> [WHAT NEEDS TO BE DONE] For every line of the records below that holds "down", add one. Give only the final total.

──────── RECORDS SUPPLIED

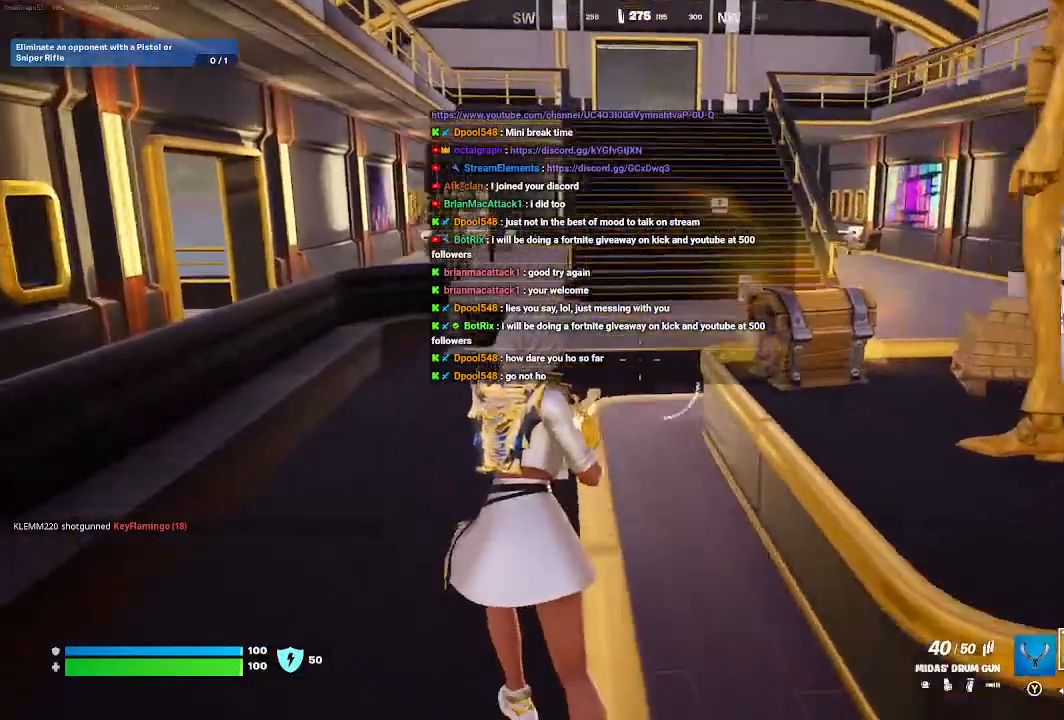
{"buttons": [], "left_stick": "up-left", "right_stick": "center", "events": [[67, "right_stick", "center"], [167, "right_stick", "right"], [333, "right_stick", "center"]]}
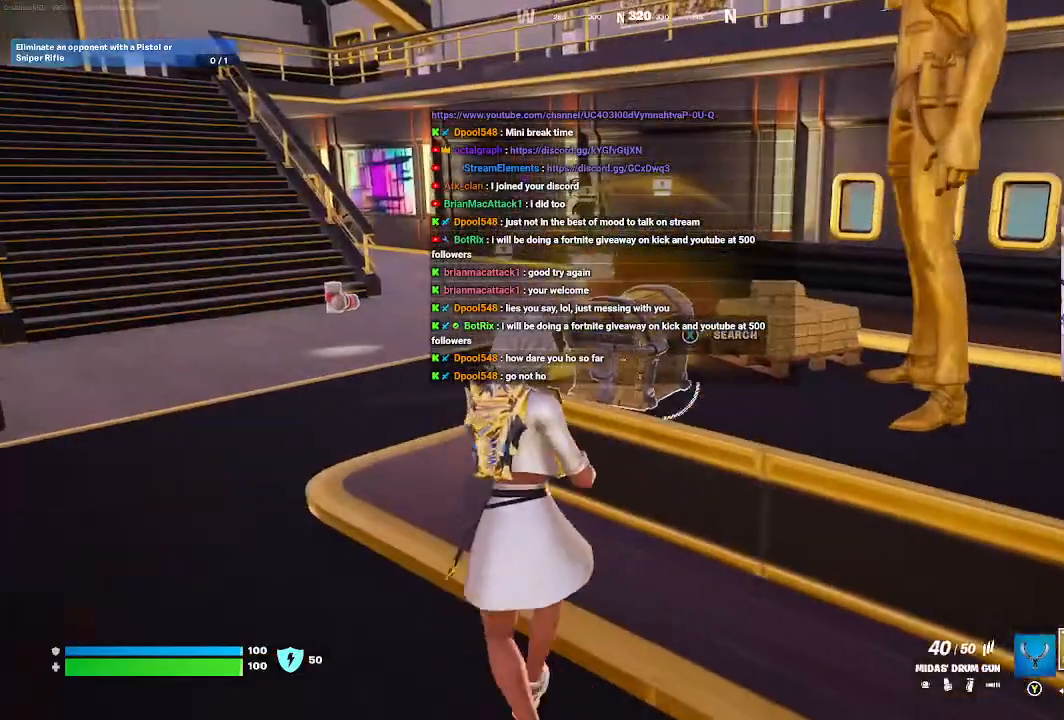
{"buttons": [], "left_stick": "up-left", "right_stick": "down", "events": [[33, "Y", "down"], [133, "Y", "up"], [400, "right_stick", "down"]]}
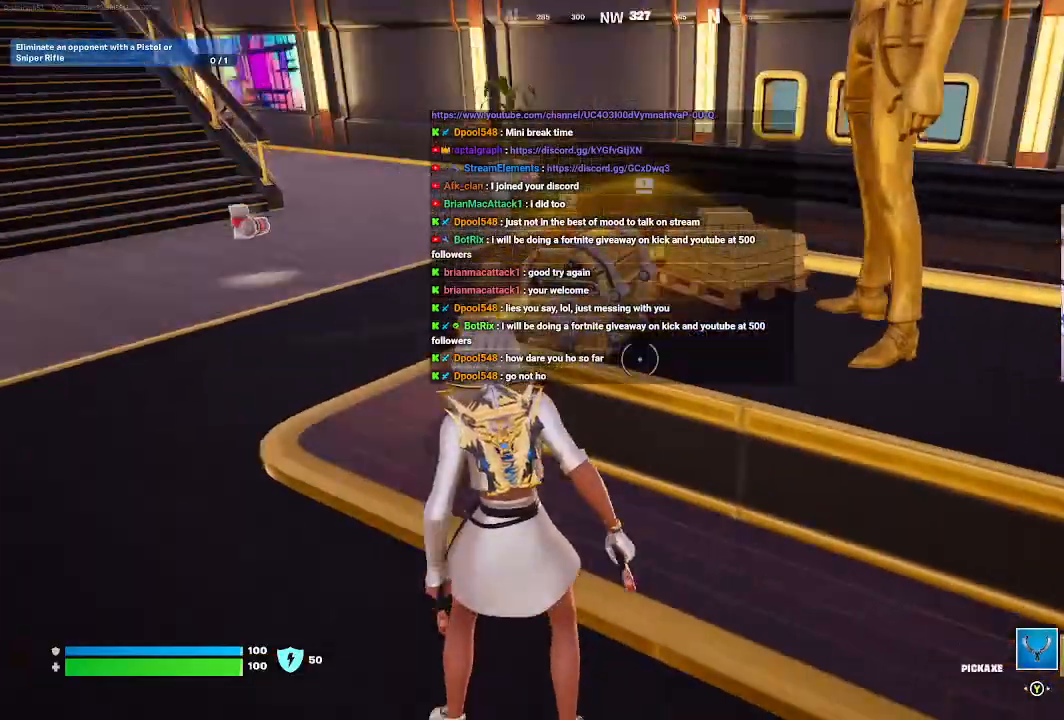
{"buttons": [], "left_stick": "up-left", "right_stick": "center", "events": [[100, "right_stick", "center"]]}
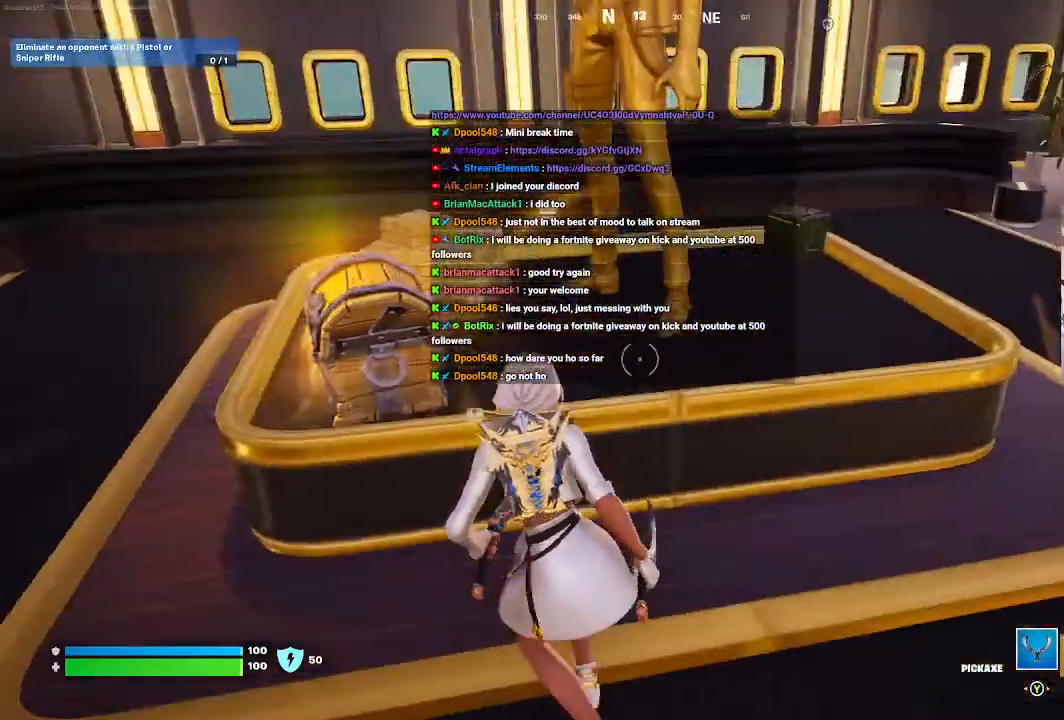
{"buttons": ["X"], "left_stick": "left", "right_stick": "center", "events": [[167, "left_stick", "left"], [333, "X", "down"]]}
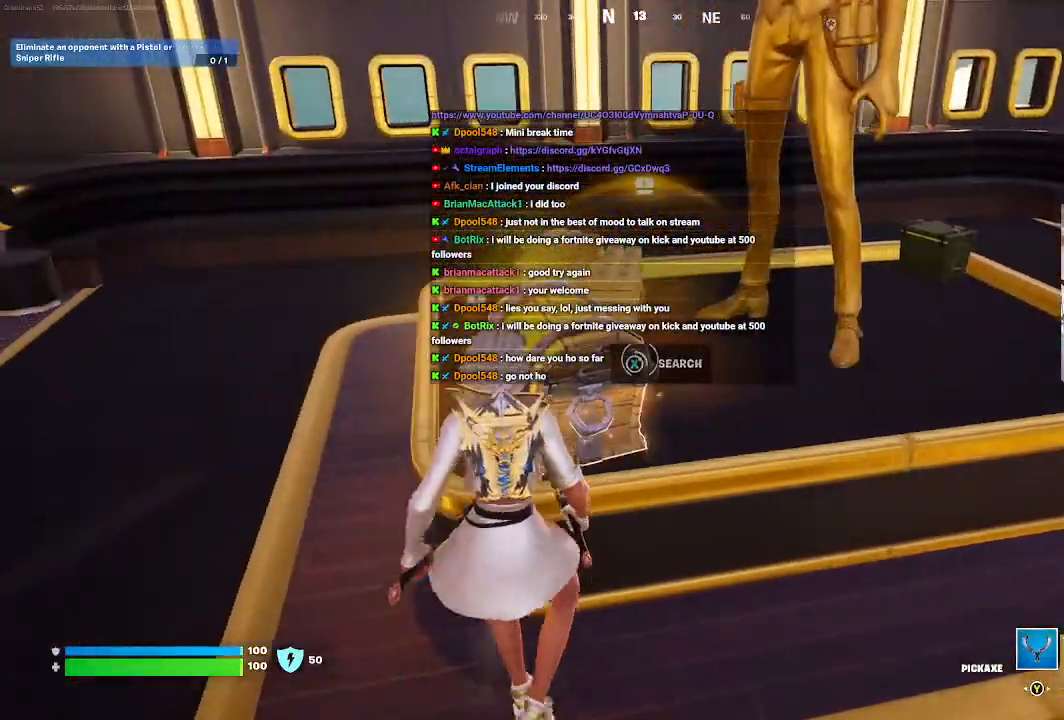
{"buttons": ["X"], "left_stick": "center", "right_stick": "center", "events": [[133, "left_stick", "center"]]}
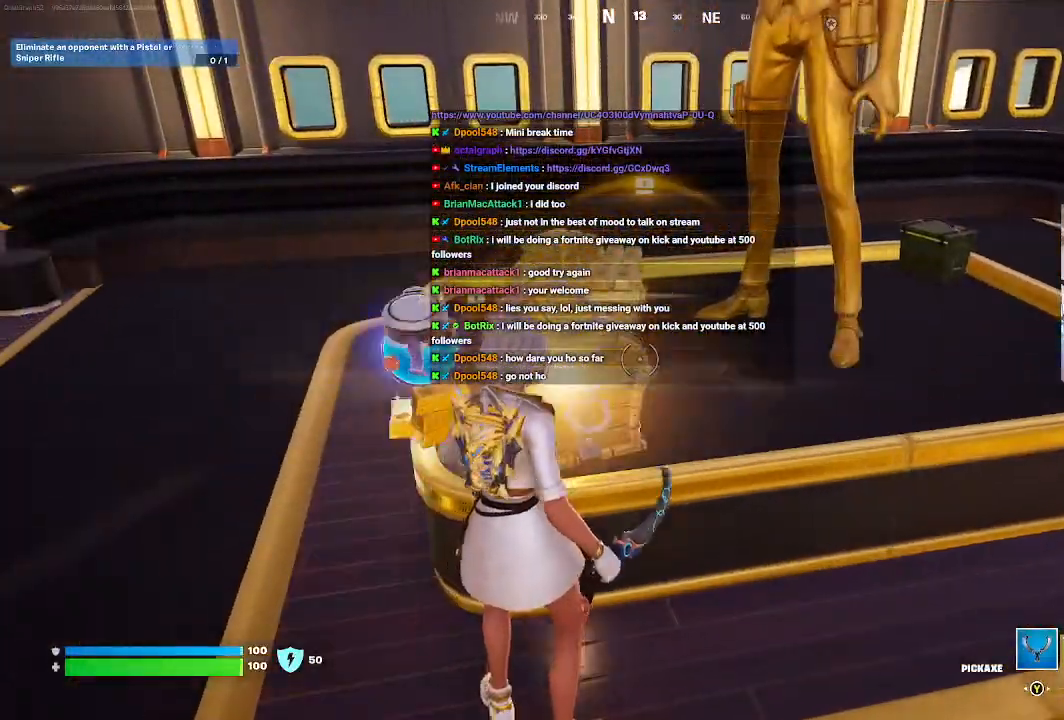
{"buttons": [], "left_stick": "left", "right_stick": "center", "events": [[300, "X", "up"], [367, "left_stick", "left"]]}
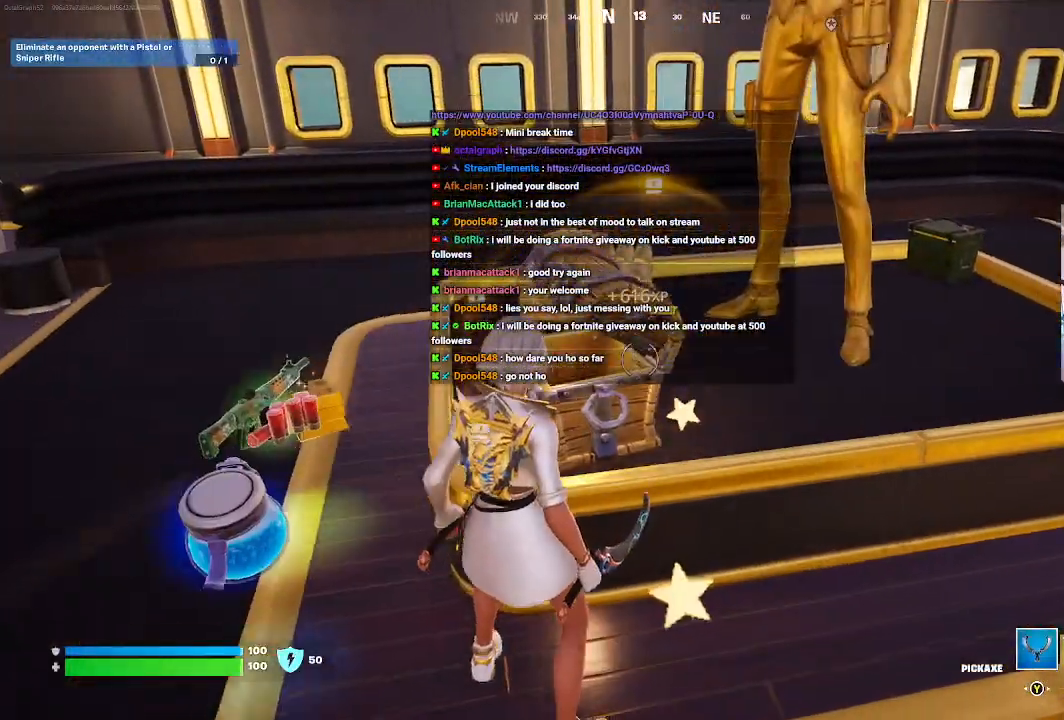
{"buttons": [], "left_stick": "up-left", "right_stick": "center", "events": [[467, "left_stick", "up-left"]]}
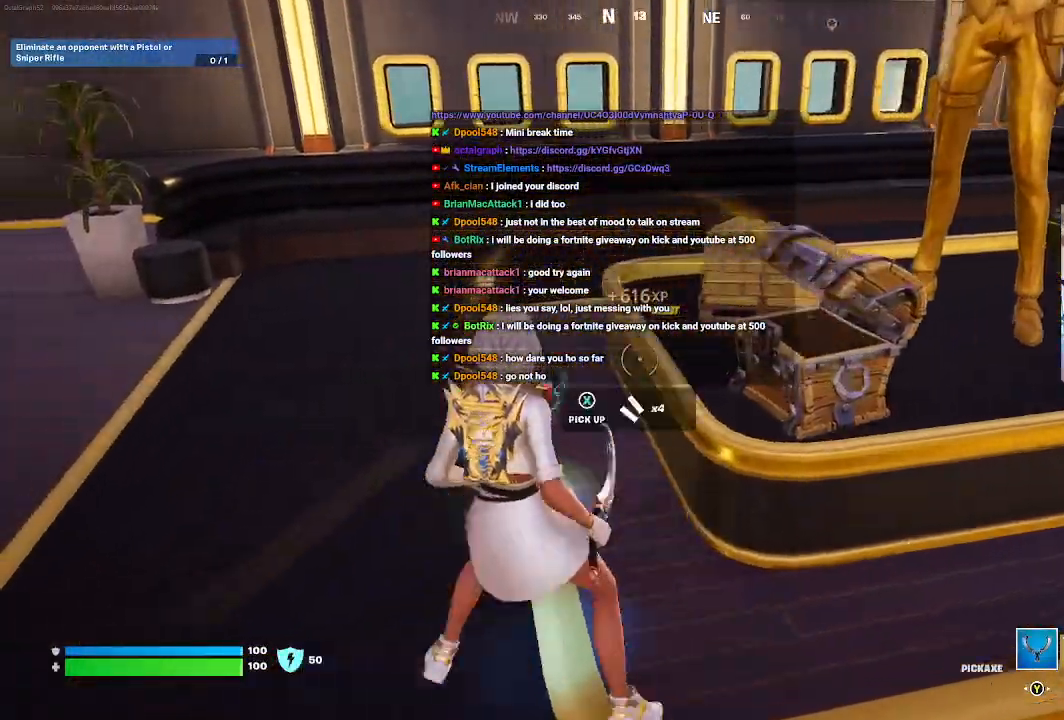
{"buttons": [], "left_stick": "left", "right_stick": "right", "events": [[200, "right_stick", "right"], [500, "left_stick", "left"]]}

────────────────

> [WRITTEN SOLUTION] 2